Niet elke topsporttak of topsport heeft de topsportschool nodig om er te geraken. En er zijn ook een aantal talenten die er zonder topsportschool geraken. Topsport is een piramidale structuur. Velen voelen zich geroepen en weinigen bereiken de top. Dat verklaart waarom er in de topsportscholen veel meer kandidaat-topsporters aanwezig zijn dan diegenen die uiteindelijk echt topsporter worden. Dat is een van de redenen waarom we enerzijds selectiever zullen moeten zijn, en anderzijds opener. Selectiever in de criteria die we stellen om te mogen toetreden tot topsportscholen. De openheid, ik kom er straks op terug, heeft te maken met de relaties met de clubs en federaties, en met andere mogelijkheden dan louter en alleen het volgen van het federatieprogramma.

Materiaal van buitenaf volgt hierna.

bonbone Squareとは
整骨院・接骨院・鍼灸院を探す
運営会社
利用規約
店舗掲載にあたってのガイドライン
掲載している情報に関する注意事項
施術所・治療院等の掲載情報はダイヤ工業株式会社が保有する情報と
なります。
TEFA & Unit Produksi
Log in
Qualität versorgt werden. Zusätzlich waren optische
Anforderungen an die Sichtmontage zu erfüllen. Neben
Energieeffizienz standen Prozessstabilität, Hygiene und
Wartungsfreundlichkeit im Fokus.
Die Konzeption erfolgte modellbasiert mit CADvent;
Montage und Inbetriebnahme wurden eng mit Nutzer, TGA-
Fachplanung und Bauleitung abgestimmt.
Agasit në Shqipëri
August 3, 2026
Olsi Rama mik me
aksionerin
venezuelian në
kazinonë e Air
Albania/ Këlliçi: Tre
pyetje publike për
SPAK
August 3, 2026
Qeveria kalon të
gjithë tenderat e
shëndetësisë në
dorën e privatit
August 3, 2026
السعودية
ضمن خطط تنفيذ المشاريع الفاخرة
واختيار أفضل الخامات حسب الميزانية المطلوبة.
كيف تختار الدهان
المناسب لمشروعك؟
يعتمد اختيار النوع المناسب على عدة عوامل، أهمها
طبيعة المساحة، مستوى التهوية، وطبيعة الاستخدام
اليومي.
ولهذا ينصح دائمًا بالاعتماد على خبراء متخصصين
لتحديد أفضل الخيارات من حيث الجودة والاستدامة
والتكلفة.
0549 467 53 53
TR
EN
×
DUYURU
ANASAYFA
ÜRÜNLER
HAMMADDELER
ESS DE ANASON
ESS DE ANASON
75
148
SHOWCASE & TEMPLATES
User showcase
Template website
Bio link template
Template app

Als we het plaatje maken van de topsportscholen, moeten we ook vaststellen dat een aantal sporten zeer degelijke resultaten afleveren. In het volleybal is men zonder meer zeer goed bezig, het is een van de sporttakken waar men erin slaagt om op een degelijke wijze een ploegsport aan te bieden. Daar gaat het er niet alleen om zich individueel als topsporter te vervolmaken, men leert er ook in een ploeg te spelen. Dat is toch positief, daar kunnen we lessen uit trekken.
In het turnen en het zwemmen zijn de resultaten fors verbeterd dankzij de topsportscholen. Ook triatlon is een sporttak waar het goed gaat.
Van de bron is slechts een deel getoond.